Amusingly, at least for those of us near the front, the work commenced with a spot of quasi-improvisation: Monteverdi's prologue, featuring Virtue and Fortune, began with a dispute over standing places in the front row of the Arena! The characters quickly moved to the stage, where they were joined by Cupid. The stage had been set with the orchestra at the front, and the cast used the raised sections towards the rear of the stage. Visually this worked reasonably, though not ubiquitously; acoustically, it was sometimes a bit awkward too.

The role of Nero was originally a castrato; in this production it was taken by mezzo-soprano Alice Coote, so this gave the production an Andrew Davies-esque Sapphic edge on occasion as she became amorously entwined with Danielle de Niese as Poppaea. Add to that the roles of Arnalta (sung by tenor Wolfgang Ablinger-Sperrhacke) and the Nurse (countertenor Dominique Visse, bearing something of a resemblance to Mrs T), and the fact that Drusilla and Otho swap clothes later, and the plot becomes very confusing indeed. I suspect some of these elements are written for laughs; like Handel's Giulio Cesare a couple of years ago, there was quite a bit of camping up at times. An obvious contrast came from the character of Seneca, sung by bass Paolo Battaglia. Emmanuelle Haïm directed a small Orchestra of the Age of Enlightenment from the organ/harpsichord most demonstratively.

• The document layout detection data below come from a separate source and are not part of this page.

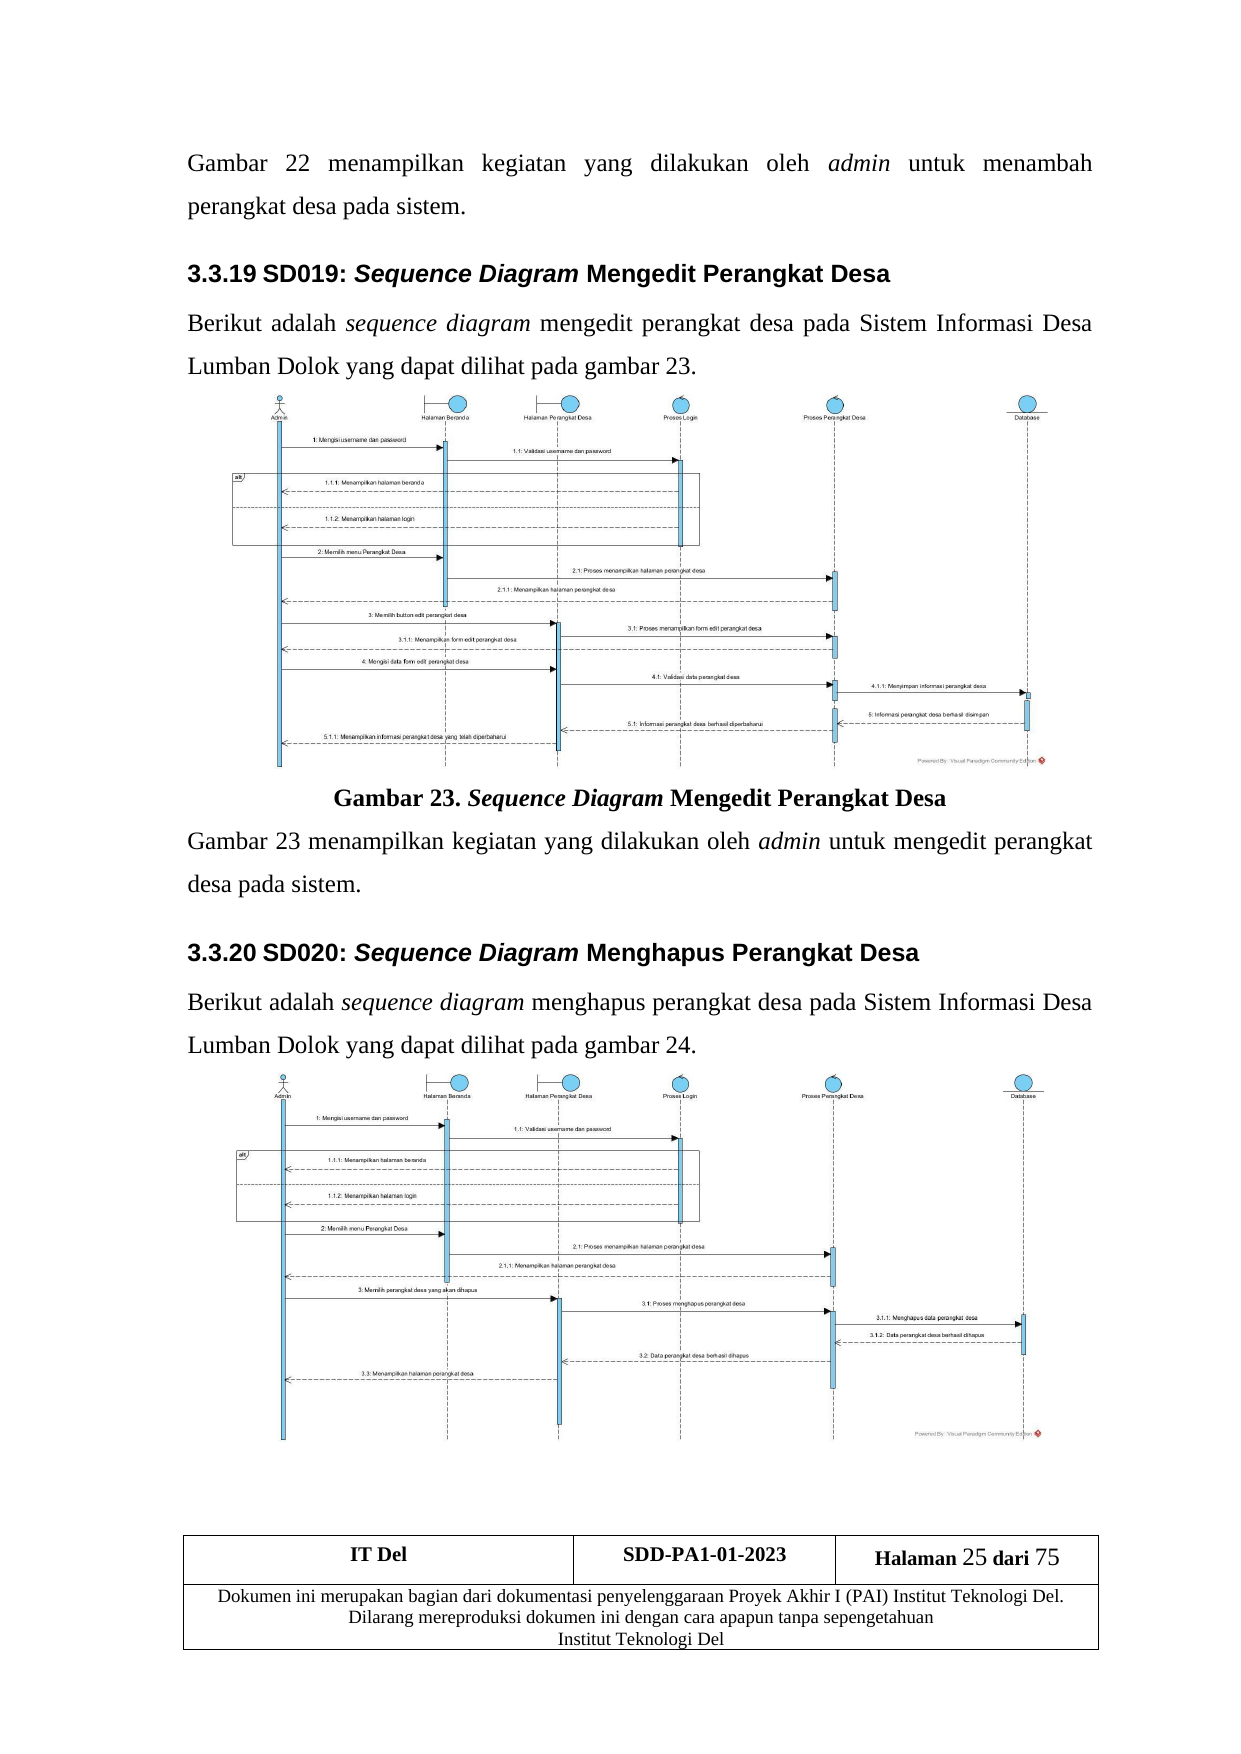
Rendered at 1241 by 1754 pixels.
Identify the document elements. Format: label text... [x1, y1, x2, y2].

picture [232, 394, 1048, 769]
text Berikut adalah sequence diagram menghapus perangkat desa pada Sistem Informasi Desa Lumban Dolok yang dapat dilihat pada gambar 24. [187, 987, 1092, 1059]
text Berikut adalah sequence diagram mengedit perangkat desa pada Sistem Informasi Desa Lumban Dolok yang dapat dilihat pada gambar 23. [187, 308, 1092, 380]
text Gambar 22 menampilkan kegiatan yang dilakukan oleh admin untuk menambah perangkat desa pada sistem. [187, 148, 1092, 219]
picture [235, 1073, 1044, 1442]
subtitle SD019: Sequence Diagram Mengedit Perangkat Desa [187, 259, 1092, 288]
text Gambar 23 menampilkan kegiatan yang dilakukan oleh admin untuk mengedit perangkat desa pada sistem. [187, 826, 1092, 898]
text Gambar 23. Sequence Diagram Mengedit Perangkat Desa [187, 783, 1092, 812]
subtitle SD020: Sequence Diagram Menghapus Perangkat Desa [187, 938, 1092, 966]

It was a very hot and humid day and the air conditioning in the hall did not really cope with the weather. Combined with a long performance with only a single interval, and an overrun of 20 minutes, and it was quite heavy going. Alhough there were some cuts (and a further couple of scenes were listed as "missing"), the work didn't seem to have much slack. The audience was appreciative of the performance, but also, I suspect, appreciative of its conclusion.